PURPOSE:Osteonecrosis of the femoral head may be a disease resulting from abnormal proliferation or differentiation of mesenchymal stem cells. The present investigation explored the novel strategy of hypoxia-preconditioned BMMSCs to reverse the impairment of osteonecrosis BMMSCs and enhance the therapeutic potential of hypoxia-treated BMMSC transplantation. METHODS: BMMSCs from the anterior superior iliac spine region of osteonecrosis rabbit were cultured under 20% O2 or 2% O2 conditions. Normal BMMSCs were cultured under 20% O2 condition as control. Growth factors secreted were examined by enzyme-linked immunosorbent assay. 20% O2 or 2% O2 BMMSCs were injected into the femoral head of rabbits after core decompression. Cell viability and apoptosis were assessed in vitro, and TUNEL staining of the femoral head was analyzed after transplantation.

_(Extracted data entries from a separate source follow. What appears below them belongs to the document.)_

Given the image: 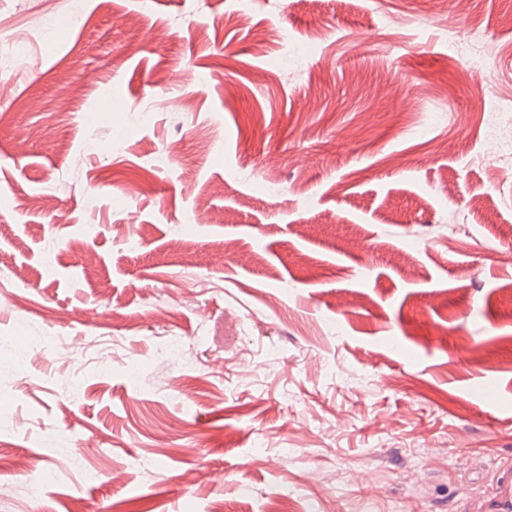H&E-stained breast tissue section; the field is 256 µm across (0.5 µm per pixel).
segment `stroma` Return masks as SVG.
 Listing matches in <instances>:
<instances>
[{"label":"stroma","instance_id":"35a3bbf8","mask_svg":"<svg viewBox=\"0 0 512 512\" xmlns=\"http://www.w3.org/2000/svg\"><path fill=\"white\" fill-rule=\"evenodd\" d=\"M506 100L512 0H0V512H491Z\"/></svg>","mask_w":512,"mask_h":512}]
</instances>
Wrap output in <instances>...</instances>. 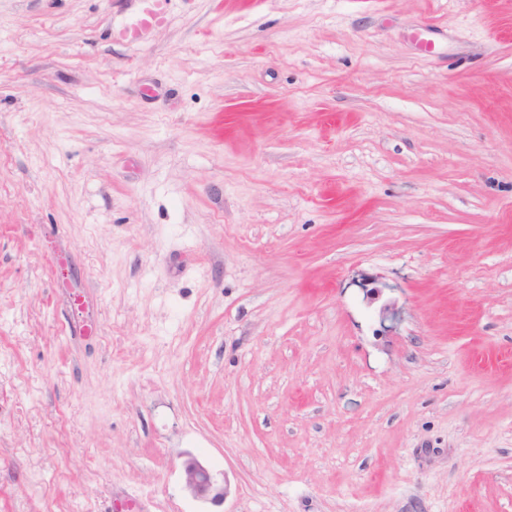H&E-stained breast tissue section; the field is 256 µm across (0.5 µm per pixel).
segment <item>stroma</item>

Angiogenesis (capillary-like structure formation, CD31 immunohistochemical staining and ink infusion angiography) and osteogenesis (Alizarin red-S staining, micro-CT scanning and OCN immunohistochemical staining) tests were conducted as well. RESULTS: 2% O2 exposure up-regulated growth factor secretion in BMMSCs. Apoptosis in 2% O2 group was lower when compared with that in 20% O2osteonecrosis group. Cell viability in 2% O2 was significantly higher when compared with that in 20% O2osteonecrosis group. Growth factor secretion, cell viability, apoptosis, capillary-like structure formation, Alizarin red-S staining, and ALP staining showed no difference between the 2% O2 BMMSC and normal BMMSC groups. Transplantation of 2% O2 versus 20% O2 mesenchymal stem cells after core decompression resulted in an increase in angiogenesis function and a decrease in local tissue apoptosis. Our study also found that osteogenesis function was improved after hypoxic stem cell transplantation. CONCLUSION: Hypoxic preconditioning of BMMSCs is an effective means of reversing the impairment of osteonecrosis BMMSCs, promoting their regenerative capability and therapeutic potential for the treatment of osteonecrosis.